Controlling Infectious Diseases with Harm Reduction
During the past decade, the number of severe infectious disease outbreaks has been alarming. Ebola in 2014, Zika in 2015, COVID-19 in 2019, and mpox (formerly known as monkeypox) in 2022 when outbreaks reached global significance, but there were also many other less publicized outbreaks of various infectious diseases. Many factors contribute to infectious diseases reestablishing themselves as major health concerns to the global community. Climate change; increased population, crowding, and movement; decreased vaccination rates; and uneven global access to basic health and social services are just some contributing factors.
Ebola, Zika, and mpox can spread through sexual contact. In fact, sexually transmitted cases of at least five other lesser-known infections have also been increasing globally. Because most sexual activities involve prolonged skin-to-skin contact and/or exchanging body fluids, it is unsurprising that many infections can be transmitted this way. However, just like for more common sexually transmitted infections (STIs) (e.g., chlamydia, gonorrhea, syphilis, and HIV), behavioral modifications can greatly reduce the risk of contracting these nontraditional STIs. The mpox outbreak in the United States is an example of how important harm reduction behaviors can be for controlling such infections.
Although mpox affected people of all ages, genders, and sexual identities, the majority of cases occurred among men who have sex with men (MSM). During the outbreak, the World Health Organization and the U.S. Centers for Disease Control and Prevention emphasized refraining from sexual contact as a means of preventing mpox, suggesting an abstinence-based approach to prevention. While abstinence from sexual activities will certainly reduce the likelihood of getting mpox, previous abstinence-based sexual health campaigns show that this approach is ineffective at the population level. Indeed, as researchers evaluate the mpox epidemic, it is evident that many MSM adopted harm reduction-based behaviors rather than completely refraining from sexual contact and that these choices helped control the outbreak.
Studies evaluating behavior changes among MSM during the mpox outbreak suggest that about half of this community modified their behaviors in response to the risk of mpox. One study conducted in Illinois found that more than 80 percent of MSM adopted at least one behavior to reduce mpox risk.
Although many MSM modified their behavior during the mpox outbreak, the number and type of changes were not universal. Reducing the number of sexual partners was one of the most common harm reduction strategies the MSM community used. Decreasing the number of one-time sexual encounters; avoiding or limiting attendance at social events that involved sexual activity, group sex, or close contact; and condom use were also common adaptations. Many of these strategies are applicable to preventing other STIs, as well.

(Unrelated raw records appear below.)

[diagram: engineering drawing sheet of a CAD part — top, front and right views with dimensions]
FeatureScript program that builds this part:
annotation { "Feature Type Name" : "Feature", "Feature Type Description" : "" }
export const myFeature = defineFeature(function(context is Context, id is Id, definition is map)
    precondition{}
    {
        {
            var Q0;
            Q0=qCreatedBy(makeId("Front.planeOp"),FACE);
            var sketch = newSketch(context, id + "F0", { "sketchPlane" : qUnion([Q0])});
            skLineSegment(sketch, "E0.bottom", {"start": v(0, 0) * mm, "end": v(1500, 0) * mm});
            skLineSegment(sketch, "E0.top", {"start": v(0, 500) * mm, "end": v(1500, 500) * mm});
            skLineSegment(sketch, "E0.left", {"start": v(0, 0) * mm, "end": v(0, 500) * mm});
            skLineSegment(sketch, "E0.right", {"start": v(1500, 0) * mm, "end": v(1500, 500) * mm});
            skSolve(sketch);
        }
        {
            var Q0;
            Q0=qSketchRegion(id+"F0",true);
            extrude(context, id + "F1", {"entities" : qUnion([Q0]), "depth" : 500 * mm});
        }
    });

Behavior change might have been especially important because, at the height of the outbreak, there was uneven access to mpox vaccines due to limited supply. The challenge of managing two, simultaneously occurring epidemics (mpox and COVID-19) also meant that public health resources were spread particularly thin.
Because demand for vaccines exceeded supply and the mpox vaccine is not 100 percent effective at preventing illness, both vaccination and behavior change contributed to controlling the outbreak. In fact, a modeling study suggests that initial declines in cases were likely due to behavior modification, and subsequent vaccination efforts shortened the duration of the outbreak. The same study estimated that vaccination and behavior change together prevented 84 percent of infections in the first year of the outbreak, suggesting that the outbreak could have been far more extensive than it was with vaccination alone.
As the world faces new and resurging infections that can be transmitted through sexual contact, the mpox outbreak provides some lessons. First, relying on biomedical interventions only, such as vaccines and curative treatment, may not be as effective as combining these tools with behavioral modifications. Second, empowering communities with accurate communication about risks, prevention, symptoms, testing, and treatment helps individuals take ownership of their response and choose the adaptations that are most feasible for them. Third, and perhaps most importantly, the mpox outbreak once again shows how harm reduction can be a more practical and successful strategy for managing risk than the expecting full abstinence from an activity.